Ó tempo, não voltes para trás: educação, ensino superior e ciência juntos de novo?

Criar um megaministério juntando a educação com a ciência e o ensino superior é repetir erros do passado de muito má memória.

Portugal vive um momento de mudança a caminho de uma estabilidade que o país merece e esta é altura de quem atravessou tempos difíceis e instáveis, e que nunca se calou, poder dar um público e independente testemunho dos resultados de erros cometidos no passado para que, quem decide, esteja em condições de o fazer totalmente informado, para não dizer avisado.

Vivi, intensamente, como reitor e depois presidente do Conselho de Reitores das Universidades Portuguesas, os dois modelos: Ensino Superior e Ciência autónomos e, depois, a junção com a Educação e aqui estou, objetivamente, a dar esse público testemunho do que vivi e que posso documentar exaustivamente.

Quando José Mariano Gago, cuja memória nunca perco a oportunidade de lembrar e homenagear, criou, concetualmente, o enorme edifício que é hoje a ciência portuguesa fê-lo na convicção de que o Ensino Superior precisava de uma grande mudança para acompanhar e sustentar esse passo gigante. Num segundo tempo, já titular das duas pastas, conseguiu fazer alinhar as duas áreas e contribuiu para lançar as bases para o progresso de Portugal baseado no conhecimento científico, na inovação e nas relações com a sociedade.

O hiato que correspondeu ao período de junção do Ensino Superior e da Ciência com a Educação caraterizou-se por um esbater do papel das duas primeiras não obstante as promessas de mudança para um rumo melhor. Não se trata de avaliar pessoas, mas sim políticas e essas, se existiram, ficaram no papel. Mas houve, por exemplo, um esvaziamento das competências da Direção Geral do Ensino Superior, uma pseudo-reorganização da Fundação para a Ciência e Tecnologia e, ainda mais grave, a extinção de instituições científicas como o Instituto de Investigação Científica Tropical.

A reconstituição que se seguiu, nos últimos anos, permitiu a Portugal não só retomar o seu rumo de sucesso, na Ciência e no Ensino Superior, como alargar, com escala, as ligações à sociedade e ao território nacional. Colaborei, até 2017, nesse movimento que mobilizou, cientistas, docentes, autarcas, empresários e, sobretudo, jovens que se qualificaram como nunca tinha acontecido no nosso país.

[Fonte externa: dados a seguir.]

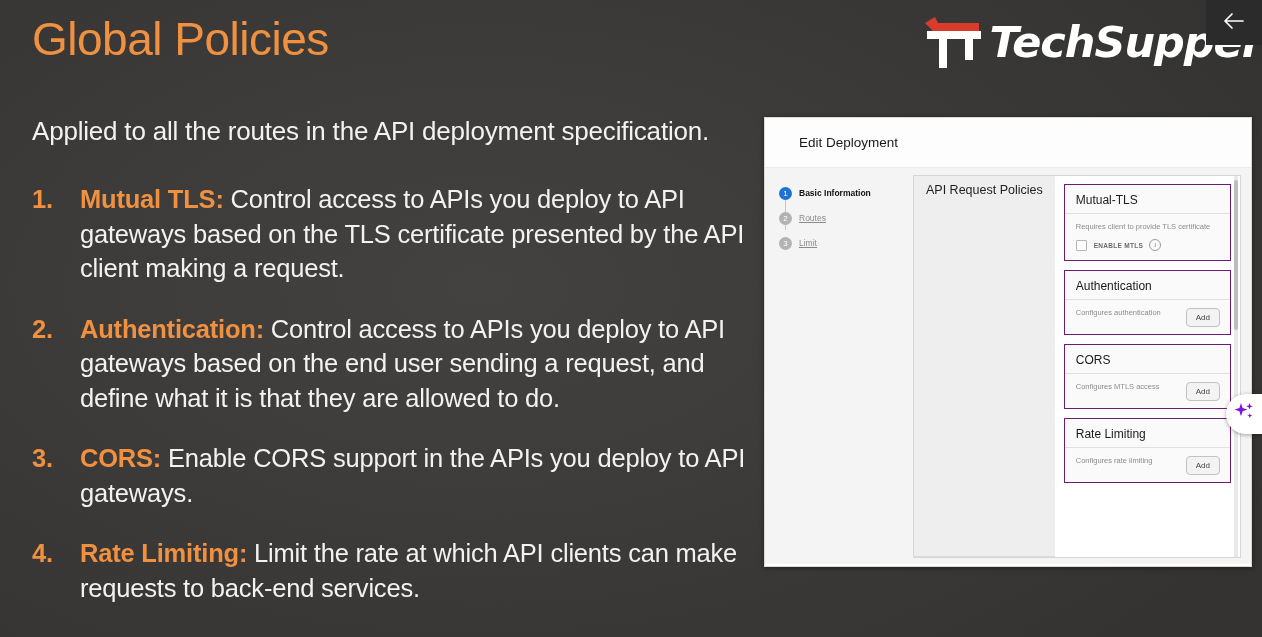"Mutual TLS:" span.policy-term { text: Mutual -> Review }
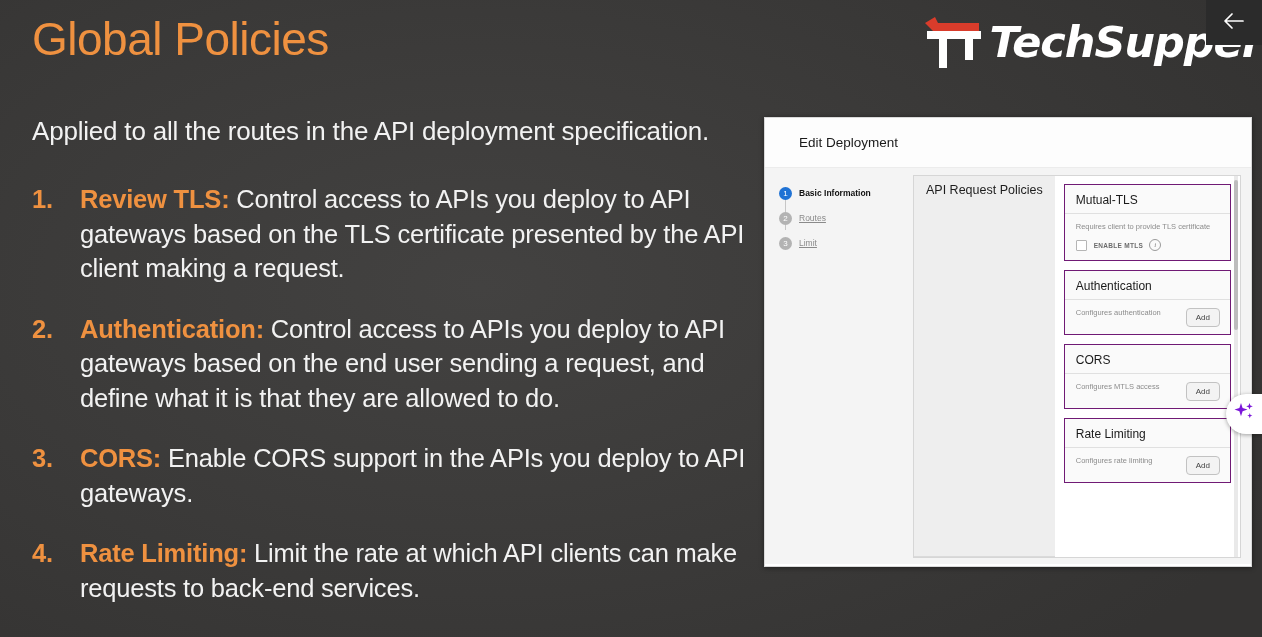"Mutual-TLS" .policy-card { border: 1px solid #701a75 -> 3px solid #701a75 }
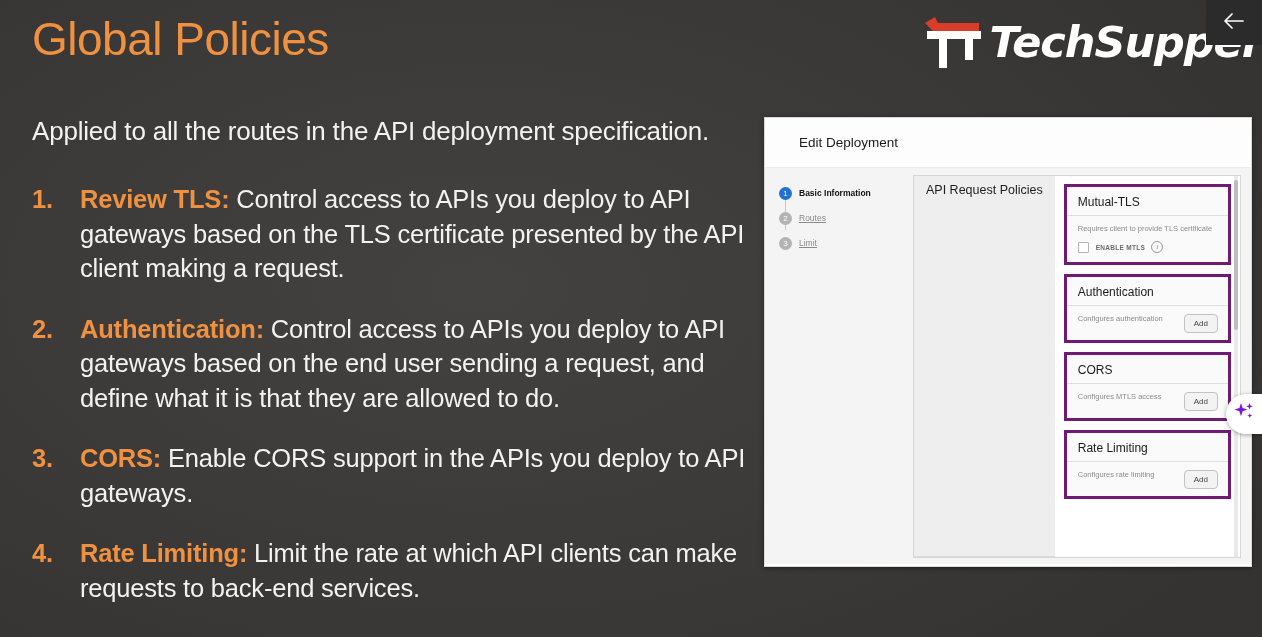"Configures authentication" div.policy-desc { text: Configures -> TechSupper }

O desafio que vamos enfrentar agora não é apenas para “jovens doutores e engenheiros”, é também para a população adulta que vive no nosso território, do litoral ao interior, e com quem estamos em dívida porque, apesar de todo o trabalho já realizado, ainda não conseguimos promover, em todo o território nacional, núcleos de desenvolvimento científico, tecnológico e de inovação, aproveitando os recursos locais, regionais e nacionais. O desafio da Educação é também extremamente importante e engloba, entre outras missões, a gigantesca tarefa da regionalização, mas num contexto bem diferente do ensino superior por uma simples razão, porque essa rede inovadora ainda está por construir enquanto a rede das instituições de ensino superior já existe. Não me estou a referir às estruturas administrativas tradicionais, mas sim a equipas interinstitucionais responsáveis por projetos concretos e inovadores que já estão no terreno, como sucedeu com o Programa Impulso para qualificar jovens e adultos em estreita articulação com parceiros sociais, recentemente financiado no âmbito do Plano de Recuperação e Resiliência, no lançamento do qual também colaborei.

Criar um megaministério juntando a Educação com a Ciência e o Ensino Superior é repetir erros do passado de muito má memória. O tempo é de avançarmos e não de voltarmos para trás. O futuro só será construído com uma maior articulação entre as qualificações superiores, a investigação e a inovação num contexto de maior autonomia institucional e em partilha com a sociedade.